冬休みに入って、TUTAYAで文芸書のコーナーを見ていたところ、宝島社『このミステリーがすごい』というムック本が面陳*1されてディスプレイされていました。それで、ひとつ今年のミステリー1位をこの冬休みに読んでやろうとページをめくってみると、貴志祐介『悪の教典』が第1位でした。すると、このムックの横に『悪の教典』上下巻が同じくように面陳されていました。
うまい商売をしているなと思いながらも、この本を手にしました。「分厚い」各巻が4cmほどあります。
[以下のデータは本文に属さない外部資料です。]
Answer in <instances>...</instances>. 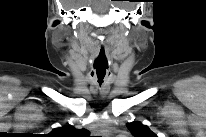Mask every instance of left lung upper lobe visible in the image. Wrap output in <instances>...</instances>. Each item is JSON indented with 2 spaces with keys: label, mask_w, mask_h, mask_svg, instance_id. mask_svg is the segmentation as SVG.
<instances>
[{
  "label": "left lung upper lobe",
  "mask_w": 206,
  "mask_h": 137,
  "mask_svg": "<svg viewBox=\"0 0 206 137\" xmlns=\"http://www.w3.org/2000/svg\"><path fill=\"white\" fill-rule=\"evenodd\" d=\"M127 128L134 137H157L146 125L138 121L127 123Z\"/></svg>",
  "instance_id": "5c2ea615"
}]
</instances>
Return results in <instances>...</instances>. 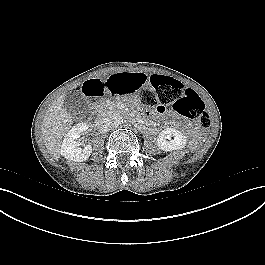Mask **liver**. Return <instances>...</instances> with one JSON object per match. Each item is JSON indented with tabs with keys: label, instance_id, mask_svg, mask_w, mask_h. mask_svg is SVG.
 I'll return each instance as SVG.
<instances>
[{
	"label": "liver",
	"instance_id": "obj_1",
	"mask_svg": "<svg viewBox=\"0 0 265 265\" xmlns=\"http://www.w3.org/2000/svg\"><path fill=\"white\" fill-rule=\"evenodd\" d=\"M64 97L65 95H61L52 103L43 117L42 124L45 146L56 160L60 157L62 139L73 124L72 116L64 108Z\"/></svg>",
	"mask_w": 265,
	"mask_h": 265
}]
</instances>
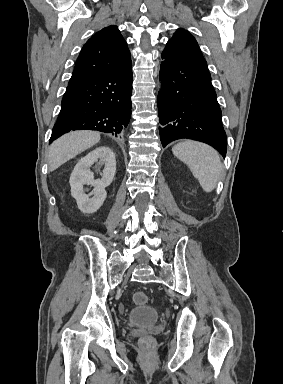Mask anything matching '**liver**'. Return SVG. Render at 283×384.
Returning a JSON list of instances; mask_svg holds the SVG:
<instances>
[{
  "label": "liver",
  "instance_id": "liver-1",
  "mask_svg": "<svg viewBox=\"0 0 283 384\" xmlns=\"http://www.w3.org/2000/svg\"><path fill=\"white\" fill-rule=\"evenodd\" d=\"M100 142L99 132H88V130H79V132H70L64 134L58 140H55L49 148V170H57L59 166L75 158L84 150L92 148Z\"/></svg>",
  "mask_w": 283,
  "mask_h": 384
}]
</instances>
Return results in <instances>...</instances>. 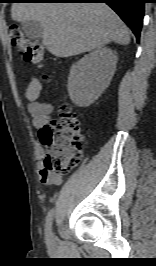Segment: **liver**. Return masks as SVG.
I'll return each mask as SVG.
<instances>
[{"label": "liver", "mask_w": 156, "mask_h": 266, "mask_svg": "<svg viewBox=\"0 0 156 266\" xmlns=\"http://www.w3.org/2000/svg\"><path fill=\"white\" fill-rule=\"evenodd\" d=\"M11 17L43 27V45L57 57H70L114 41L130 43L129 30L104 3H13Z\"/></svg>", "instance_id": "6515ba94"}]
</instances>
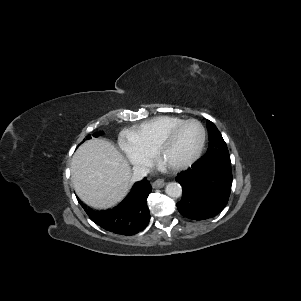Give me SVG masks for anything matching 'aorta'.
I'll use <instances>...</instances> for the list:
<instances>
[{"instance_id":"aorta-1","label":"aorta","mask_w":301,"mask_h":301,"mask_svg":"<svg viewBox=\"0 0 301 301\" xmlns=\"http://www.w3.org/2000/svg\"><path fill=\"white\" fill-rule=\"evenodd\" d=\"M165 192L172 198H179L182 195V187L176 182L168 183Z\"/></svg>"}]
</instances>
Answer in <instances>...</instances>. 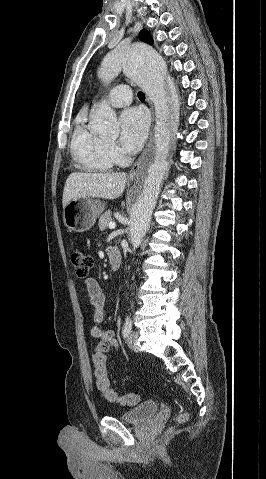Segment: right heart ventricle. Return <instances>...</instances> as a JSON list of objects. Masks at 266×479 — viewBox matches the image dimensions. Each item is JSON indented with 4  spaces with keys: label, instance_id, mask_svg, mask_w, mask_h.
I'll return each mask as SVG.
<instances>
[{
    "label": "right heart ventricle",
    "instance_id": "e07e8e85",
    "mask_svg": "<svg viewBox=\"0 0 266 479\" xmlns=\"http://www.w3.org/2000/svg\"><path fill=\"white\" fill-rule=\"evenodd\" d=\"M71 152L76 166L89 172H109L115 161L107 149V142L99 135L89 131L80 118L75 126Z\"/></svg>",
    "mask_w": 266,
    "mask_h": 479
}]
</instances>
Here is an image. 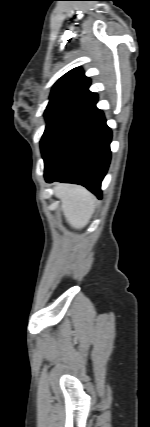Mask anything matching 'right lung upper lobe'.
I'll return each mask as SVG.
<instances>
[{
  "instance_id": "right-lung-upper-lobe-1",
  "label": "right lung upper lobe",
  "mask_w": 150,
  "mask_h": 427,
  "mask_svg": "<svg viewBox=\"0 0 150 427\" xmlns=\"http://www.w3.org/2000/svg\"><path fill=\"white\" fill-rule=\"evenodd\" d=\"M90 79L81 68H74L54 85L47 109L67 108L84 110L97 102L98 96L88 90Z\"/></svg>"
}]
</instances>
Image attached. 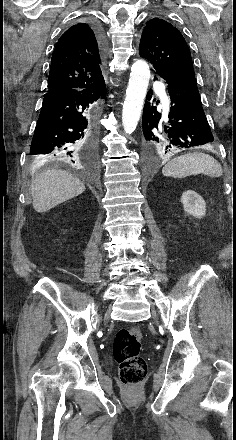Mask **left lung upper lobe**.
Wrapping results in <instances>:
<instances>
[{"mask_svg":"<svg viewBox=\"0 0 236 440\" xmlns=\"http://www.w3.org/2000/svg\"><path fill=\"white\" fill-rule=\"evenodd\" d=\"M139 54L149 60L159 78L177 75L195 76L191 54L181 32L159 18L147 22L143 29Z\"/></svg>","mask_w":236,"mask_h":440,"instance_id":"1","label":"left lung upper lobe"}]
</instances>
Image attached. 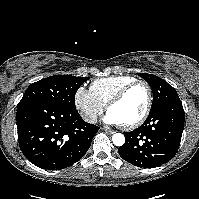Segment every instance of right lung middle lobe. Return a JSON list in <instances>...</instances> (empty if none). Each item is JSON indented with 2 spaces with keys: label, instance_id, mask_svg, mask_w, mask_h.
<instances>
[{
  "label": "right lung middle lobe",
  "instance_id": "dd1d6c3e",
  "mask_svg": "<svg viewBox=\"0 0 199 199\" xmlns=\"http://www.w3.org/2000/svg\"><path fill=\"white\" fill-rule=\"evenodd\" d=\"M89 77L54 75L32 83L25 91L19 104L45 101L67 109L76 110L74 99L79 87Z\"/></svg>",
  "mask_w": 199,
  "mask_h": 199
}]
</instances>
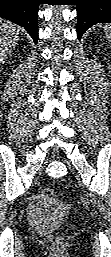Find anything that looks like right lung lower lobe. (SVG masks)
Segmentation results:
<instances>
[{"label": "right lung lower lobe", "mask_w": 111, "mask_h": 257, "mask_svg": "<svg viewBox=\"0 0 111 257\" xmlns=\"http://www.w3.org/2000/svg\"><path fill=\"white\" fill-rule=\"evenodd\" d=\"M0 17L25 28L38 40V0H0Z\"/></svg>", "instance_id": "98d812e1"}]
</instances>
ページをめくってみると、こんな書き出しでした。
混沌とした夢の中にいた。
どうやら、舞台を見ているようだ。役者は全員高校生だった。担任している二年四組の生徒たちであることがわかる。
学園ものです。これだったら分厚くとも読みやすいかなと上巻を買いました。一冊税込みで1800円でした。
文藝春秋『悪の教典』のホームページで紹介されている「物語ついて」の引用です。
生徒に絶大な人気を誇り、PTAや職員の間でも抜群に評判のいい教師が反社会性人格障害(サイコパス)だったとき、惨劇へのカウントダウンが始まった。
英語科教諭・蓮実聖司、32歳。
暴力生徒や問題父兄、淫行教師など、現代の学校が抱える病理に骨まで蝕まれた私立高校で、彼は何を行ったのか。
高いIQをもつ殺人鬼は、“モリタート”の旋律とともに犯行を重ねていく。
この本は大変読みやすく、分厚いですけれどもどんどん読めます。このようなことを「リーダビリティが高い」というそうです。昨夜は1時前に布団に入って読み始めました。場面は、蓮実が自分の行為が暴かれるのを恐れ、とんでもないことを決意するシーンでした。眠たくなるまでと思っていましたが、ますます目が冴えてくるのが分かりました。ということで、結局ラストまで読んでしまいました。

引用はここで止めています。